A un certain niveau de la société (niveau d’interface ?), le monde associatif est là pour atténuer les effets des frottements indésirables. Que ferait l’Etat sans le monde associatif ? C’est lui qui prend en charge, la plupart du temps, des taches qu’on pensait autrefois dévolues à l’Etat. L’aide à l’intégration, au logement, à une meilleure éducation… mais dans la grande comédie sociale, l’Etat, le plus souvent, n’en veut rien savoir. Il considère souvent que les associations sont une gêne à son action : on prendra pour exemple les associations de soutien aux demandeurs d’asile et plus généralement à tous les sans-papiers, vite assimilées à des groupes gauchistes qui militeraient pour une ouverture des frontières, alors qu’elles font un travail de vigilance et de contribution à une meilleure intégration sociale (en organisant des cours de Français, des cours d’initiation républicaine). Secours Catholique, Secours Populaire, Restaurants du Cœur… toutes ces associations permettent aux plus pauvres des pauvres en notre pays de manger, tout simplement (pour le logement, c’est beaucoup plus dur).

« En-dessous », il y a les gens ordinaires. Il y en a de toutes sortes, aux destins très variés. Il y a évidemment ceux qui tombent dans l’attracteur FN. Ils sont divers, on ne confondra pas les membres d’une classe ouvrière en déshérence dans le Nord de la France, à la fois abandonnés en rase campagne par les anciens fleurons de notre industrie et par les organisations de gauche qui les soutenaient (syndicats ou partis) et les membres d’une bourgeoisie décatie toujours férus d’Algérie Française, retraités aigris, poujadistes reconvertis du Sud de la France. Mais les uns comme les autres sont absorbés dans un trou noir qui ne les verra plus ressortir, sauf si un jour le FN exerçait le pouvoir pendant quelques temps et qu’ils aient alors la possibilité de se rendre compte que leur situation n’en serait que plus catastrophique (le protectionnisme entraînant la ruine économique puis l’abandon des garanties sociales, puis le recul de l’espérance de vie , le nationalisme risquant à chaque instant de déboucher sur des guerres possibles à l’échelle de l’Europe et la haine des immigrés sur une possible guerre civile).
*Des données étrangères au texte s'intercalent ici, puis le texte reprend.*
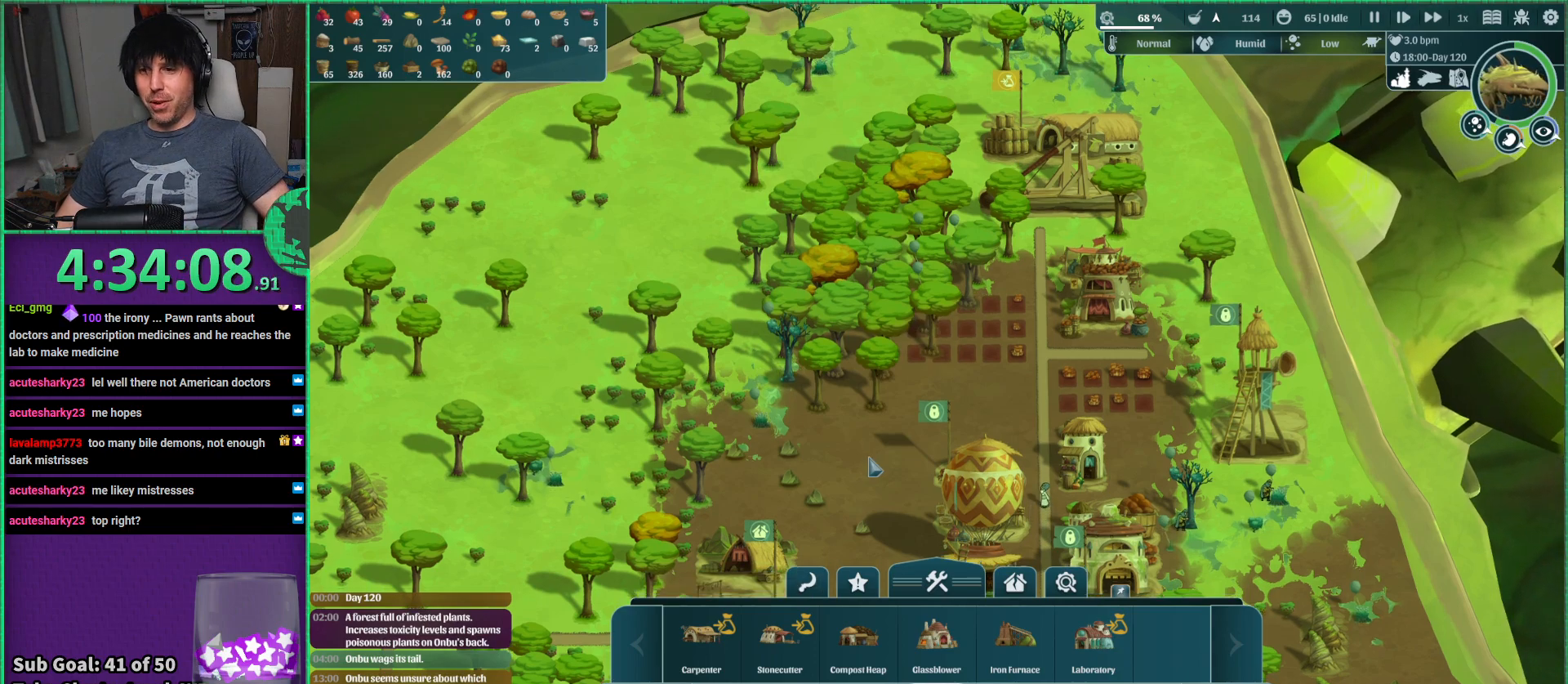
{"keys": [], "events": [[200, "s", "up"]]}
Ils ne sortiront d’autant moins de ce trou noir que rien ne sera fait particulièrement pour les en faire sortir : la stratégie de l’Etat se limitant, à ce niveau, à faire en sorte qu’il n’y ait pas davantage de sujets à tomber ainsi dans l’oubli. Les gens des cités abandonnées (les victimes de l’apartheid social dont a si bien parlé Valls en janvier 2015) ne sont pas mieux lotis. Eviter là qu’il y en ait davantage à partir pour la Syrie… Ces réactions (partir faire le djihad comme voter FN) ne sont en rien des actes de révolte, encore moins de révolution, juste des signes de désespérance, et sont d’ailleurs vouées plus ou moins au maintien du système tel que nous l’avons vu s’établir dans les termes de la cybernétique.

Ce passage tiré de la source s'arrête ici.